■ **THE REQUEST**
Convert the lines of the records between the lines holding "scientific name: Arthraxon hispidus" and "state / province: Santa Ana", inclusive, into a two-column CSV headed field and value, one row per line. Put each entry in quotation marks and replace any line breaks with spaces.

■ **ENTRIES**

>> START

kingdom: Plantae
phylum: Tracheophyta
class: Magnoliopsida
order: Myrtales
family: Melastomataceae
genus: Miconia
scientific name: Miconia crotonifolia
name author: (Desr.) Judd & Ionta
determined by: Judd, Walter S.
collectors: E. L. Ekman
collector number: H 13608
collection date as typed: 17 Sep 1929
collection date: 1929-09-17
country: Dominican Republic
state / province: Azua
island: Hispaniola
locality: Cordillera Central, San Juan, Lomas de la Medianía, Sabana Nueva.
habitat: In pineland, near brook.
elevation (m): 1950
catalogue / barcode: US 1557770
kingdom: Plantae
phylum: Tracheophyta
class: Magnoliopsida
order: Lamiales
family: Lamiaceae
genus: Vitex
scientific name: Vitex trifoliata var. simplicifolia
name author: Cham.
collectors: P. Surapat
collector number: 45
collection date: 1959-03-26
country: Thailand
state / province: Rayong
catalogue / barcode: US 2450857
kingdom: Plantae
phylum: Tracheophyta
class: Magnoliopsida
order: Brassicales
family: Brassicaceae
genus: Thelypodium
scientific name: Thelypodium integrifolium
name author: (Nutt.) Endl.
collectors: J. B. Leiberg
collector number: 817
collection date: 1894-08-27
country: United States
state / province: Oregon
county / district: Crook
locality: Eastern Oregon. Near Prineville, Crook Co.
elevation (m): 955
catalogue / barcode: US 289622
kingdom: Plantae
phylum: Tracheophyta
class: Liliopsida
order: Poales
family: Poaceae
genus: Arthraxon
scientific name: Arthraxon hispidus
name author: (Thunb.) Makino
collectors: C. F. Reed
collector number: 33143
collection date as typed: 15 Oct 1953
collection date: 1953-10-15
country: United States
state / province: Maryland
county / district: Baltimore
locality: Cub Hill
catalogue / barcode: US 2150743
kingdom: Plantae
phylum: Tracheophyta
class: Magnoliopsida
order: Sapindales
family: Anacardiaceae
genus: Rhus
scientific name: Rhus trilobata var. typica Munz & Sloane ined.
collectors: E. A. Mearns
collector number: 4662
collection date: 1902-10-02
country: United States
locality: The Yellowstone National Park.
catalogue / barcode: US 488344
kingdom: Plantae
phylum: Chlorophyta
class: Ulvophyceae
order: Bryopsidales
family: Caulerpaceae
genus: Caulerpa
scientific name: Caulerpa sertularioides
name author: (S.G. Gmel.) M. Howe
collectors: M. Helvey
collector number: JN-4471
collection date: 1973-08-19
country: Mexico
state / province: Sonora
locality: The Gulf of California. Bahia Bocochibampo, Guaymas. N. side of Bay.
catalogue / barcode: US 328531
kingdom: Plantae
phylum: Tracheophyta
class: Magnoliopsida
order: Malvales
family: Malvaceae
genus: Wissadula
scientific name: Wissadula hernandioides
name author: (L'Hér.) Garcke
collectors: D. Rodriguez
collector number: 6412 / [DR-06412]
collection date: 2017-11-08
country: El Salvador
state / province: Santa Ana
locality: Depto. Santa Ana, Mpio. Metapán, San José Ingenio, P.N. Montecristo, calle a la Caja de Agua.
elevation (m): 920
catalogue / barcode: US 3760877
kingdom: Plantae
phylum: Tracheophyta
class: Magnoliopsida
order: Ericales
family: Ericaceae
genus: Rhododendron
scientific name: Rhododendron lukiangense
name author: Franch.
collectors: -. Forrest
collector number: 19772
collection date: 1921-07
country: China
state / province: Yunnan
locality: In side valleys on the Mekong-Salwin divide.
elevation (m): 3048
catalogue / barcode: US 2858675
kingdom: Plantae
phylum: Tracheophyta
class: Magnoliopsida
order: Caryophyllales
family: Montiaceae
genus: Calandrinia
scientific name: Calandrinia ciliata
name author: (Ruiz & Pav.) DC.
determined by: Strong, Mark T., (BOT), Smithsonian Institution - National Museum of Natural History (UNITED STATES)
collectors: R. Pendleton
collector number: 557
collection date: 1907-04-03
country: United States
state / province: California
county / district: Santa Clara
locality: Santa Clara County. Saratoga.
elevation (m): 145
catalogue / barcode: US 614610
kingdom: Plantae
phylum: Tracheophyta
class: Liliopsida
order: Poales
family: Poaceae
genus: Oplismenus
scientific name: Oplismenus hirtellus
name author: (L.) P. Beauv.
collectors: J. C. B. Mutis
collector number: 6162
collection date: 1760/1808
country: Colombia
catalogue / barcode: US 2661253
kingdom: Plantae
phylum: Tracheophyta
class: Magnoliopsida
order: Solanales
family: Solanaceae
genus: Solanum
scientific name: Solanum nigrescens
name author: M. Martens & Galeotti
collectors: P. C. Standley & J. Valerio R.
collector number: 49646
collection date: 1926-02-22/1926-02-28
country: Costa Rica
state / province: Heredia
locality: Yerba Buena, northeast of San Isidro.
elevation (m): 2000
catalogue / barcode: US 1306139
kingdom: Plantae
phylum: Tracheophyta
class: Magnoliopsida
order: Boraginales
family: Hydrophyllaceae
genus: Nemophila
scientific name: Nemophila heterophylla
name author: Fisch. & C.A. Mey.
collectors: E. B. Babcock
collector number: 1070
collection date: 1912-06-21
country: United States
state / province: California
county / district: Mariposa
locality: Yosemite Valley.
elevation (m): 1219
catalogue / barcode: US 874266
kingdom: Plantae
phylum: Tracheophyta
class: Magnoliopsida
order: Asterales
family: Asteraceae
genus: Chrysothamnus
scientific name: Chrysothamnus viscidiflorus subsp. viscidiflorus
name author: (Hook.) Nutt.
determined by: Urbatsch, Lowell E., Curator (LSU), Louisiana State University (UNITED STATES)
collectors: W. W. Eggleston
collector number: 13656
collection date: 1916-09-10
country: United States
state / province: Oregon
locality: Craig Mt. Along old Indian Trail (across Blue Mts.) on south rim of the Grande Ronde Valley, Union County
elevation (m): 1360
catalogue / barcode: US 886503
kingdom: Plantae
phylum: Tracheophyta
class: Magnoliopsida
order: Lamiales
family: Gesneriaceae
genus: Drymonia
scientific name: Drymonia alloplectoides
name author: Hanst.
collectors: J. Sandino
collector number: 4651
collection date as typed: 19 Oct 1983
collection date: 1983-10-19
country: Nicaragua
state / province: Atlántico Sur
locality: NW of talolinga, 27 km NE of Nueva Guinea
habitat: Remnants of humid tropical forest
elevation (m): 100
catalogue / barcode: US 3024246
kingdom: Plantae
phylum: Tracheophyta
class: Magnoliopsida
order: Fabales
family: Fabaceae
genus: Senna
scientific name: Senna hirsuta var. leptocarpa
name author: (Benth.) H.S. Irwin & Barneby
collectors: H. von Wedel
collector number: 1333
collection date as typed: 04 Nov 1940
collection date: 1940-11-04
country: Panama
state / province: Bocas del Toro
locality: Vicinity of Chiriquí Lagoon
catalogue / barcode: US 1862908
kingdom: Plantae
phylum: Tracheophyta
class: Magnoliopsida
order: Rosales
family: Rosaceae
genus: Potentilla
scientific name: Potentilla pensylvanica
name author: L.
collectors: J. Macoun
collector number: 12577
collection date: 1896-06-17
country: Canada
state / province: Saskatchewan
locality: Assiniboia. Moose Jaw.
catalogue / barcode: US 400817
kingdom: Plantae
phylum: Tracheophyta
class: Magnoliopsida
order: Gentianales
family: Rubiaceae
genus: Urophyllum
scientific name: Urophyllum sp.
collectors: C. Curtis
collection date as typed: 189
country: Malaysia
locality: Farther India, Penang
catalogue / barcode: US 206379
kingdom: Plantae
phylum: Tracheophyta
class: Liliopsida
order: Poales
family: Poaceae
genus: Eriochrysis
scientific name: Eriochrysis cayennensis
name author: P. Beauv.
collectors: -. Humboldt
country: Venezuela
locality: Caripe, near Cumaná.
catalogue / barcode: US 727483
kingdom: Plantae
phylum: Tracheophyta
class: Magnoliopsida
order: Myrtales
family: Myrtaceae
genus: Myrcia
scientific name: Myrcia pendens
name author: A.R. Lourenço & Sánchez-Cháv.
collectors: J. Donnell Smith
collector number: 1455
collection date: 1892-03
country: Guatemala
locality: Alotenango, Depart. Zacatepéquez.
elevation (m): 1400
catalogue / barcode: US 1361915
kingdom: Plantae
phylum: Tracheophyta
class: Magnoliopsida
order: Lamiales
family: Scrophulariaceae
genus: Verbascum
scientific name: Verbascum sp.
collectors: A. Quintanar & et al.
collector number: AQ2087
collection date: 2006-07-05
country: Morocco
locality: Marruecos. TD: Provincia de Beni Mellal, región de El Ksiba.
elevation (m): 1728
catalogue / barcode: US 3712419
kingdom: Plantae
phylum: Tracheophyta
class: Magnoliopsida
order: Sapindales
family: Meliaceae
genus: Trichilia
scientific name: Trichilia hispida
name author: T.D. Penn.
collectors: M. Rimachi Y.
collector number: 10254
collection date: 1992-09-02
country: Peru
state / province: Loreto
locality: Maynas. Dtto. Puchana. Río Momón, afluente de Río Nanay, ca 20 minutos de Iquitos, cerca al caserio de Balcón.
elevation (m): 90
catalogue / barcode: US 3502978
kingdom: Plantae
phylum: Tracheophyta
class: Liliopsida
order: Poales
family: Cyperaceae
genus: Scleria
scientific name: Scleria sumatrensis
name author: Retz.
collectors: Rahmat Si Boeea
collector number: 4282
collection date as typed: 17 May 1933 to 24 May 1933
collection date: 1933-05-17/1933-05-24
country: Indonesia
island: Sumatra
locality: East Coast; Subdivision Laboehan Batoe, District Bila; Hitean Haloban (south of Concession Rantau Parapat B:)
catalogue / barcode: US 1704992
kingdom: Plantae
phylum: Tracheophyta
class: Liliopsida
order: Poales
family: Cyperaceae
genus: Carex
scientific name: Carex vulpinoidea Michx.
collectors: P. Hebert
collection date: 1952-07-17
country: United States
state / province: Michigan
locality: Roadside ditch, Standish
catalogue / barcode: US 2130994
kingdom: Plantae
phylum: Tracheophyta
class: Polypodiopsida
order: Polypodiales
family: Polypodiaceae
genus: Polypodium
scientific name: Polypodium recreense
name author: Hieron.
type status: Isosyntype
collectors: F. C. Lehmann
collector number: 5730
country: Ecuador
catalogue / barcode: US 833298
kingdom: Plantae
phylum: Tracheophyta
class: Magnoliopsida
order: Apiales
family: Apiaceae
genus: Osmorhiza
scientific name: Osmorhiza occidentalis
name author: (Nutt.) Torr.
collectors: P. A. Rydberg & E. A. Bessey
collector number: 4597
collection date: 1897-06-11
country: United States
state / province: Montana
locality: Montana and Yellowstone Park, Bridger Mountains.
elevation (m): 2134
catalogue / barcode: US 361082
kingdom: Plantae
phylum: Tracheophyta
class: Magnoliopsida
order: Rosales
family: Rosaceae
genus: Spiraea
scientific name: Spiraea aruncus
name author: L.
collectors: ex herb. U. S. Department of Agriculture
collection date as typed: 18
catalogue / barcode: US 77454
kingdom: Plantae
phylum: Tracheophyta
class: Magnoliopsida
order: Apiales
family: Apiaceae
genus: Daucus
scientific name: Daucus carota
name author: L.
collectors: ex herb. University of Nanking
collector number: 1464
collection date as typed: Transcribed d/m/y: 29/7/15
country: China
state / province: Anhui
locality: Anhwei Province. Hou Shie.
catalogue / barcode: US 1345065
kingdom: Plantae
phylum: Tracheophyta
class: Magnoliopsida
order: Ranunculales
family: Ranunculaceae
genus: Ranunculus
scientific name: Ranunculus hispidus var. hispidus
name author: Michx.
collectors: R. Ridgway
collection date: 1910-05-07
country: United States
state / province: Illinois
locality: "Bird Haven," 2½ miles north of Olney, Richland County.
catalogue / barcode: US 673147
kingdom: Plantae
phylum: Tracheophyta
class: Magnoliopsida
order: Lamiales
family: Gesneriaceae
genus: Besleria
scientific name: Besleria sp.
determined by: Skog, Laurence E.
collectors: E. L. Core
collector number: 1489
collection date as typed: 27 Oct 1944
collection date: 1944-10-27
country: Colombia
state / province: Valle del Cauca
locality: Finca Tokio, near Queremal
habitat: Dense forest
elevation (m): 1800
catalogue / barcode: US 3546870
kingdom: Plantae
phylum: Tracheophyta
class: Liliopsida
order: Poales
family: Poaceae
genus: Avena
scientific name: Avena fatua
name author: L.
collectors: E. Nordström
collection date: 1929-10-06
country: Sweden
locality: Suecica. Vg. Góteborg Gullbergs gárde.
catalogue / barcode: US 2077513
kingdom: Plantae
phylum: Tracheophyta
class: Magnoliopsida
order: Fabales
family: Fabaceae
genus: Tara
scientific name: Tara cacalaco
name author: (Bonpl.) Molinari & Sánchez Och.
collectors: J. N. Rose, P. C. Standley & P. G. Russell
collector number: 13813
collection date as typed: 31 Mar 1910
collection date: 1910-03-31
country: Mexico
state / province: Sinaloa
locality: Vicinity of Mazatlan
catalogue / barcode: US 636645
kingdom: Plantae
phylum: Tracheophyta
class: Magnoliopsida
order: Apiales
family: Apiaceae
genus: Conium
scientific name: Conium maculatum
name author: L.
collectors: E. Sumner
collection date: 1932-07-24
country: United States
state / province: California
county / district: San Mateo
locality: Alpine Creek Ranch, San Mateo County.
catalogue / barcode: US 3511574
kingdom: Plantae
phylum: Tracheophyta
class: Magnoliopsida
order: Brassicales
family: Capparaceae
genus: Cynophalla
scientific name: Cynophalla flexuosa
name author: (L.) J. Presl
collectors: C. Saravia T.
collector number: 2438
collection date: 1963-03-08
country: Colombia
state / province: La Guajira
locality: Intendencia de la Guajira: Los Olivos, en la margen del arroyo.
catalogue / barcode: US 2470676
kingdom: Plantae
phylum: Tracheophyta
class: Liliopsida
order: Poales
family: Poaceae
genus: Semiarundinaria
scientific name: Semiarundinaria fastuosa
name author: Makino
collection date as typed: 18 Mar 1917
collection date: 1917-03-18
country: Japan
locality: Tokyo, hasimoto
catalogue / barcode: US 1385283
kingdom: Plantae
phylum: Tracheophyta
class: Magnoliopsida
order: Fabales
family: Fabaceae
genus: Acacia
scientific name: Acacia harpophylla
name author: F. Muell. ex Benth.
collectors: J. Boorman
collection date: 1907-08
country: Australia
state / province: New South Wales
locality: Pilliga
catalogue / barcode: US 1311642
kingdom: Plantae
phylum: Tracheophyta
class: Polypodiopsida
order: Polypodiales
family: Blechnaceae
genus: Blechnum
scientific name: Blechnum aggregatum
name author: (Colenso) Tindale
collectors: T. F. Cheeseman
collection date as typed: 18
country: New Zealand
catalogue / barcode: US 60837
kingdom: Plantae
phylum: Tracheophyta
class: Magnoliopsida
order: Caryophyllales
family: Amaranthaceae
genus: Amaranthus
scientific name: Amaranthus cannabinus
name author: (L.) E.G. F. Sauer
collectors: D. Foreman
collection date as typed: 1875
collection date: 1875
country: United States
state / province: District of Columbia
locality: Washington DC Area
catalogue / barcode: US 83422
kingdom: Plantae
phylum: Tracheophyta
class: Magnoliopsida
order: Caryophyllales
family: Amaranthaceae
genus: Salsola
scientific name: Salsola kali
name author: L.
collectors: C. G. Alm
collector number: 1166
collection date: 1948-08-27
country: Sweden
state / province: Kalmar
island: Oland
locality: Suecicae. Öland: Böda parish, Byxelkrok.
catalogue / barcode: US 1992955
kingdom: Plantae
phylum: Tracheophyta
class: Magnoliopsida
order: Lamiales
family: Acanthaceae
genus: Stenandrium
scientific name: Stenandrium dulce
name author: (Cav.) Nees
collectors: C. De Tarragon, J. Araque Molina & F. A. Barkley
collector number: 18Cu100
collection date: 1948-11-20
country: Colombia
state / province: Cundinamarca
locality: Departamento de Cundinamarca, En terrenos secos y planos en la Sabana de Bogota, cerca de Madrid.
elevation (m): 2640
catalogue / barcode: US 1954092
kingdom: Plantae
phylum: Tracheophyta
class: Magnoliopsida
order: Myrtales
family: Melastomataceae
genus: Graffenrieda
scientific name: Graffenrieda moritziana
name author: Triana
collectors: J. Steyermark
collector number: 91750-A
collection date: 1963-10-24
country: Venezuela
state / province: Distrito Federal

>> END

■ **RESULT**
field,value
"scientific name:","Arthraxon hispidus"
"name author:","(Thunb.) Makino"
"collectors:","C. F. Reed"
"collector number:","33143"
"collection date as typed:","15 Oct 1953"
"collection date:","1953-10-15"
"country:","United States"
"state / province:","Maryland"
"county / district:","Baltimore"
"locality:","Cub Hill"
"catalogue / barcode:","US 2150743"
"kingdom:","Plantae"
"phylum:","Tracheophyta"
"class:","Magnoliopsida"
"order:","Sapindales"
"family:","Anacardiaceae"
"genus:","Rhus"
"scientific name:","Rhus trilobata var. typica Munz & Sloane ined."
"collectors:","E. A. Mearns"
"collector number:","4662"
"collection date:","1902-10-02"
"country:","United States"
"locality:","The Yellowstone National Park."
"catalogue / barcode:","US 488344"
"kingdom:","Plantae"
"phylum:","Chlorophyta"
"class:","Ulvophyceae"
"order:","Bryopsidales"
"family:","Caulerpaceae"
"genus:","Caulerpa"
"scientific name:","Caulerpa sertularioides"
"name author:","(S.G. Gmel.) M. Howe"
"collectors:","M. Helvey"
"collector number:","JN-4471"
"collection date:","1973-08-19"
"country:","Mexico"
"state / province:","Sonora"
"locality:","The Gulf of California. Bahia Bocochibampo, Guaymas. N. side of Bay."
"catalogue / barcode:","US 328531"
"kingdom:","Plantae"
"phylum:","Tracheophyta"
"class:","Magnoliopsida"
"order:","Malvales"
"family:","Malvaceae"
"genus:","Wissadula"
"scientific name:","Wissadula hernandioides"
"name author:","(L'Hér.) Garcke"
"collectors:","D. Rodriguez"
"collector number:","6412 / [DR-06412]"
"collection date:","2017-11-08"
"country:","El Salvador"
"state / province:","Santa Ana"